Et d’aller plus loin: "Je paye la location de la montagne et j’ai le droit légitimement de protéger mon troupeau. Mais là, je ne sais plus quoi faire car le risque existera toujours. Sans pastoralisme, il n’y a plus d’entretien de la montagne, ne l’oublions pas".
Les chiens interdits à Céüse le temps de l'estive
Si cette difficile cohabitation entre le pastoralisme et les activités en montagne à de quoi surprendre, elle n’est pour autant pas nouvelle. En octobre 2021, un éleveur de Ceillac avait été condamné à 2.500€ d’amende par le tribunal correctionnel de Gap parce que ses patous avaient mordu quatre promeneur quelques mois plus tôt.

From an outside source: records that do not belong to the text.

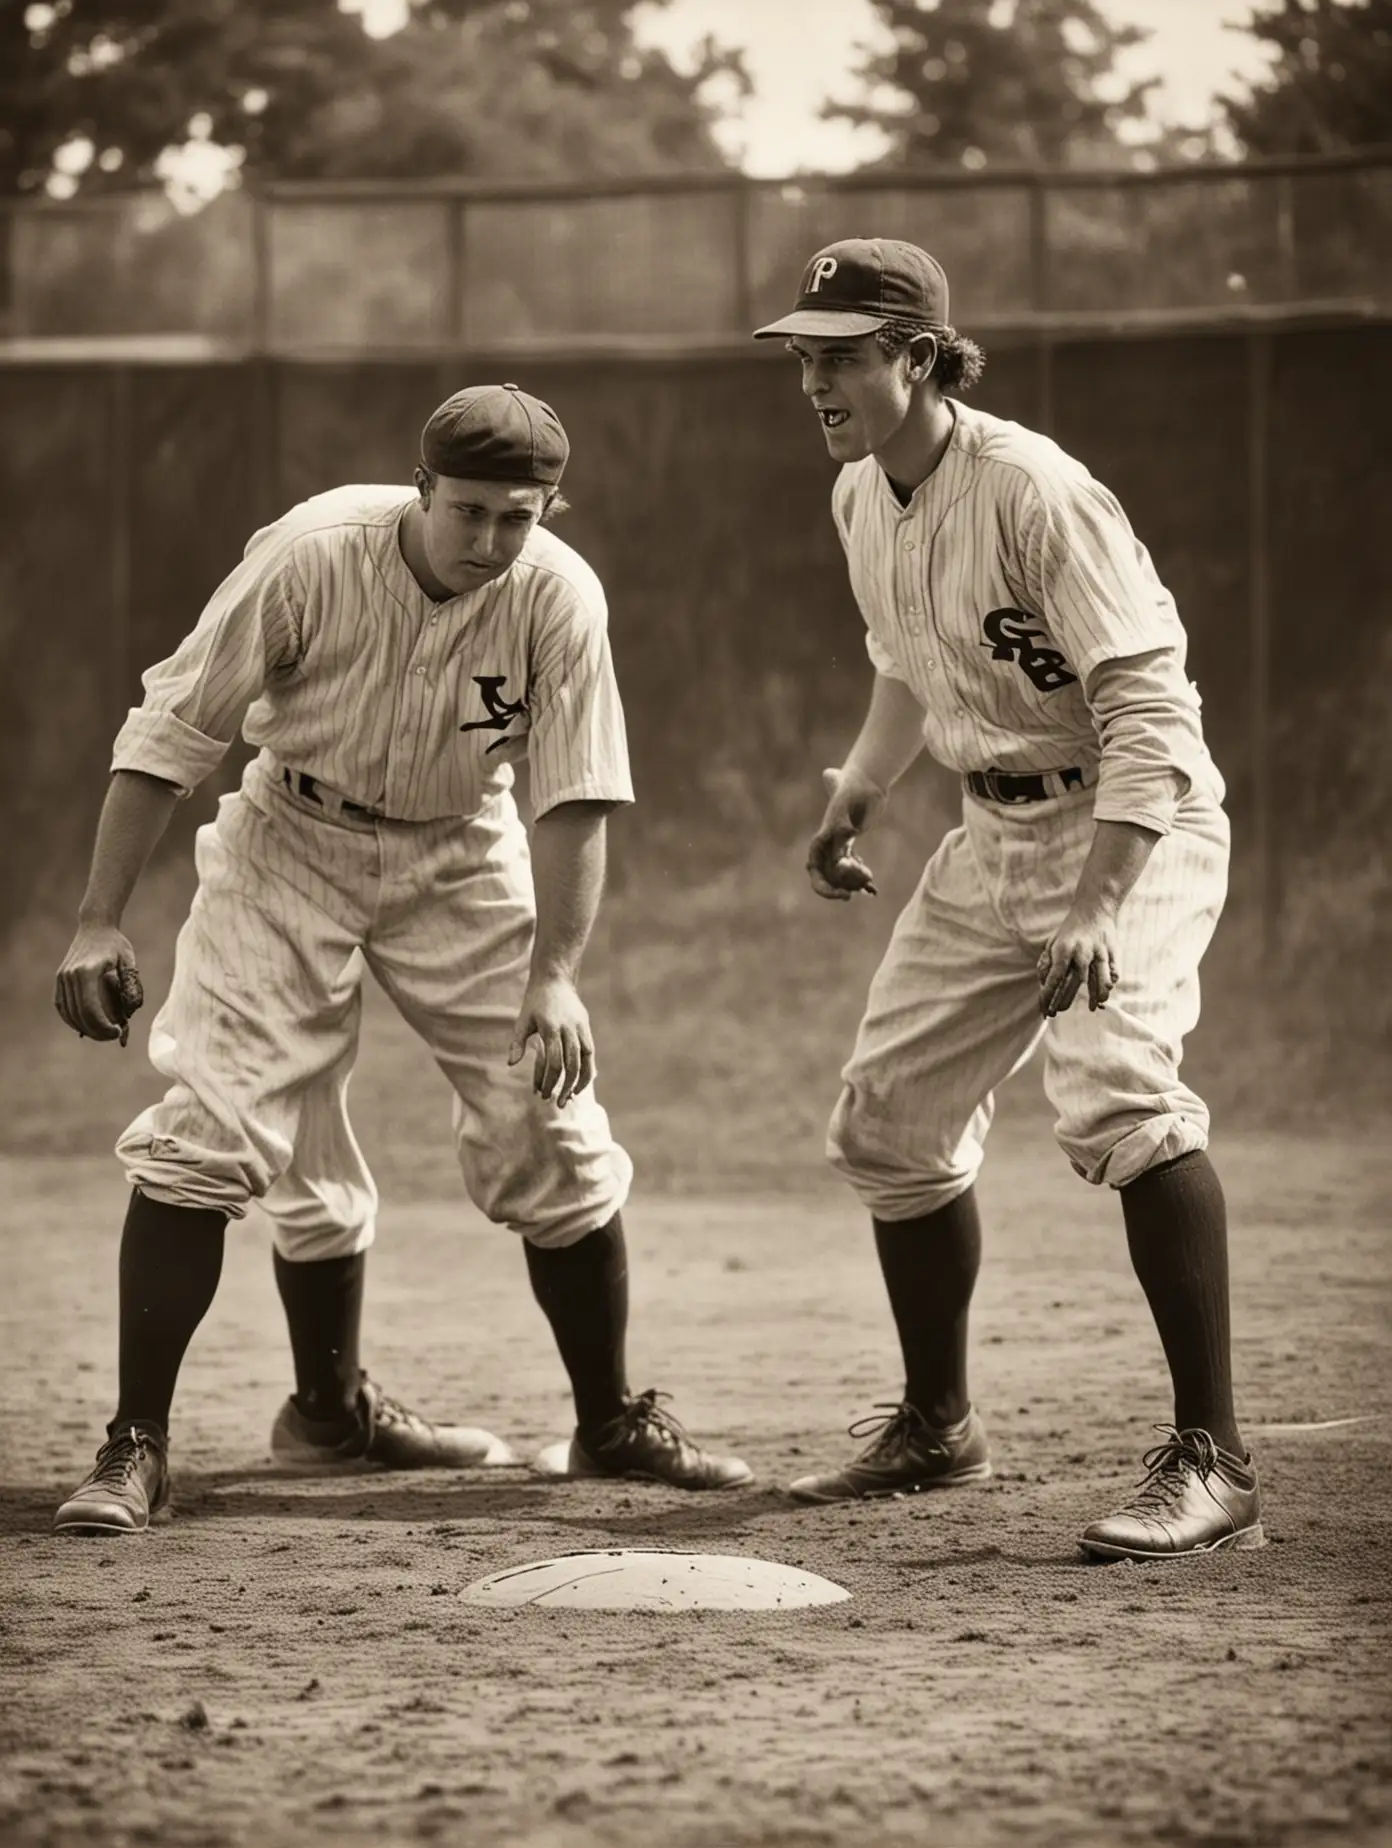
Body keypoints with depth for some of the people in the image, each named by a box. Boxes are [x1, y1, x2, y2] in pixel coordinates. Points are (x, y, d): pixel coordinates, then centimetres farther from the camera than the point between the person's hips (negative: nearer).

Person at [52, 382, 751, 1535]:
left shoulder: (559, 597, -20)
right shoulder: (312, 556, -25)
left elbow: (574, 800, -15)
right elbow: (172, 733, -18)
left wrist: (554, 976, -26)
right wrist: (100, 921, -21)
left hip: (462, 857, 2)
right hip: (292, 843, -2)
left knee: (556, 1135, -1)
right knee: (208, 1130, -14)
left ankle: (612, 1426, 17)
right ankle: (137, 1446, -9)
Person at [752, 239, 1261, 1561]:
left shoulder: (1031, 493, -22)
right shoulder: (860, 497, 4)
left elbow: (1147, 709, -26)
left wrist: (1098, 909, -35)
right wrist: (855, 795, 9)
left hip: (1129, 826, -9)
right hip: (991, 834, 9)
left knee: (1115, 1091, -30)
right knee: (889, 1119, 12)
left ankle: (1212, 1463, -30)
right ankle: (936, 1427, 33)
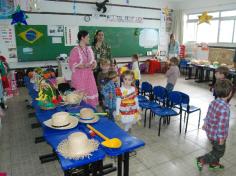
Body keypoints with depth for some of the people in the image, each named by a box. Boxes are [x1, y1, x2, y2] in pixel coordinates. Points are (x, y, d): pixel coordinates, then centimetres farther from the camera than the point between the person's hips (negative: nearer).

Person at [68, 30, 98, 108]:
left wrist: (94, 64, -5)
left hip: (89, 75, 7)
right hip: (79, 76, -6)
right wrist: (84, 65, -24)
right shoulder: (75, 50, -12)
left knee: (90, 93, 11)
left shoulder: (89, 49, 8)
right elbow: (72, 64, -14)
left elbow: (93, 60, 19)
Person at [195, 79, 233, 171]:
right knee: (219, 152, 14)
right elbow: (221, 124, -27)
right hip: (217, 136, -8)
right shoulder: (225, 108, -31)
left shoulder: (213, 102, -6)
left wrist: (205, 124, 22)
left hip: (210, 132, 8)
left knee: (216, 149, 28)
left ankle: (214, 163, 46)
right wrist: (222, 138, -16)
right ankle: (202, 160, 13)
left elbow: (208, 115, 8)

Trois ans après, la situation ne semble pas avoir évoluée.
"Franchement, on a plus de problèmes entre des patous et des touristes que des attaques de loups depuis le début de la saison", assure une autorité locale qui suit ces difficultés de près.
Et cela ne concerne pas que le Queyras. Cet été, le maire de Manteyer (Hautes-Alpes), au-dessus de Gap, a par exemple décidé de prendre un arrêté municipal pour interdire l’accès à une partie de la montagne de Ceüse aux chiens, même tenus en laisse, le temps de l’estive.
Jusqu’au 30 septembre, il est donc impossible de se promener avec son chien aux lieux-dits "Pierre Pointue" et "Clot Badet", sur l’une des plus belles et plus touristiques montagnes du pays gapençais.